Exercise goal:
The answer is every line of the records that holds the word "lowest", copied in full.

Saved entries:
----
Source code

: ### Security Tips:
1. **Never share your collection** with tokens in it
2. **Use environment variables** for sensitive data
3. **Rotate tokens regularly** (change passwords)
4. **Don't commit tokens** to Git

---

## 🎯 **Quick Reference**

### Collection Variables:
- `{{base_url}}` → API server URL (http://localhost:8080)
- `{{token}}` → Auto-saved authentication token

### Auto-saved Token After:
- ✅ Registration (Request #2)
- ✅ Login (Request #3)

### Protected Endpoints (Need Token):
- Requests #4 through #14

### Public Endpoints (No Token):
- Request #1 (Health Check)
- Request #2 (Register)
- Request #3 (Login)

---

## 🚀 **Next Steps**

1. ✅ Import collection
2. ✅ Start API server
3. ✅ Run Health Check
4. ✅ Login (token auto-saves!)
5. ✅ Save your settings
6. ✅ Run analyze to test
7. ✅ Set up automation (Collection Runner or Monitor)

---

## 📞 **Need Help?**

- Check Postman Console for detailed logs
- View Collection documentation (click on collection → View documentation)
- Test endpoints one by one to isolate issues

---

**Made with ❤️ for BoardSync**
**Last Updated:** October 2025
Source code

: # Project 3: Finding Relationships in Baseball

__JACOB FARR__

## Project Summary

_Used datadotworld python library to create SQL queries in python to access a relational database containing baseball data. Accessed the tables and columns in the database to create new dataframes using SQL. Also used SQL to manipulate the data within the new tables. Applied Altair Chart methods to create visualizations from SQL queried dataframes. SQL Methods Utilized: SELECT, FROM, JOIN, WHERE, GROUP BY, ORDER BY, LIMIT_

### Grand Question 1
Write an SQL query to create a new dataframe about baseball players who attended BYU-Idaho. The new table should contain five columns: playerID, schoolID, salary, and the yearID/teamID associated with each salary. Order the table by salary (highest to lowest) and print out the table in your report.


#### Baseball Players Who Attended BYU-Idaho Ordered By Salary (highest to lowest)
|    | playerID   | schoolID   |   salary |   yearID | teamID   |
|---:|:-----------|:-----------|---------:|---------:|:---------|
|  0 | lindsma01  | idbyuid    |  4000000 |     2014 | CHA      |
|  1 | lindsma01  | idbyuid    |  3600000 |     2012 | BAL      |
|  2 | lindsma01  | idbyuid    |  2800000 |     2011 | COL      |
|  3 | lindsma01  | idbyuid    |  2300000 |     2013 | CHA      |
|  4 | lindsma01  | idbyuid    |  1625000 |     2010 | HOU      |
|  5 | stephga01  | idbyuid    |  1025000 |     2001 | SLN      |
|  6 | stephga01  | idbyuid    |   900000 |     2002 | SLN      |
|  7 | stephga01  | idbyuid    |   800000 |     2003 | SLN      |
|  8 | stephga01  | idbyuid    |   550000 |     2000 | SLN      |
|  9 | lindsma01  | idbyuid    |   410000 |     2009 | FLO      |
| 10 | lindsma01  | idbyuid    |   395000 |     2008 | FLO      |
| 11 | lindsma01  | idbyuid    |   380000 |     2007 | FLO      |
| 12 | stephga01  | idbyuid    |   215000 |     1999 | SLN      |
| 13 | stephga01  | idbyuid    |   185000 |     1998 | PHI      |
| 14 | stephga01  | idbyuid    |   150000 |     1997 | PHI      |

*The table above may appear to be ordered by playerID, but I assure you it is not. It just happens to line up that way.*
----
Exercise answer:
Write an SQL query to create a new dataframe about baseball players who attended BYU-Idaho. The new table should contain five columns: playerID, schoolID, salary, and the yearID/teamID associated with each salary. Order the table by salary (highest to lowest) and print out the table in your report.
#### Baseball Players Who Attended BYU-Idaho Ordered By Salary (highest to lowest)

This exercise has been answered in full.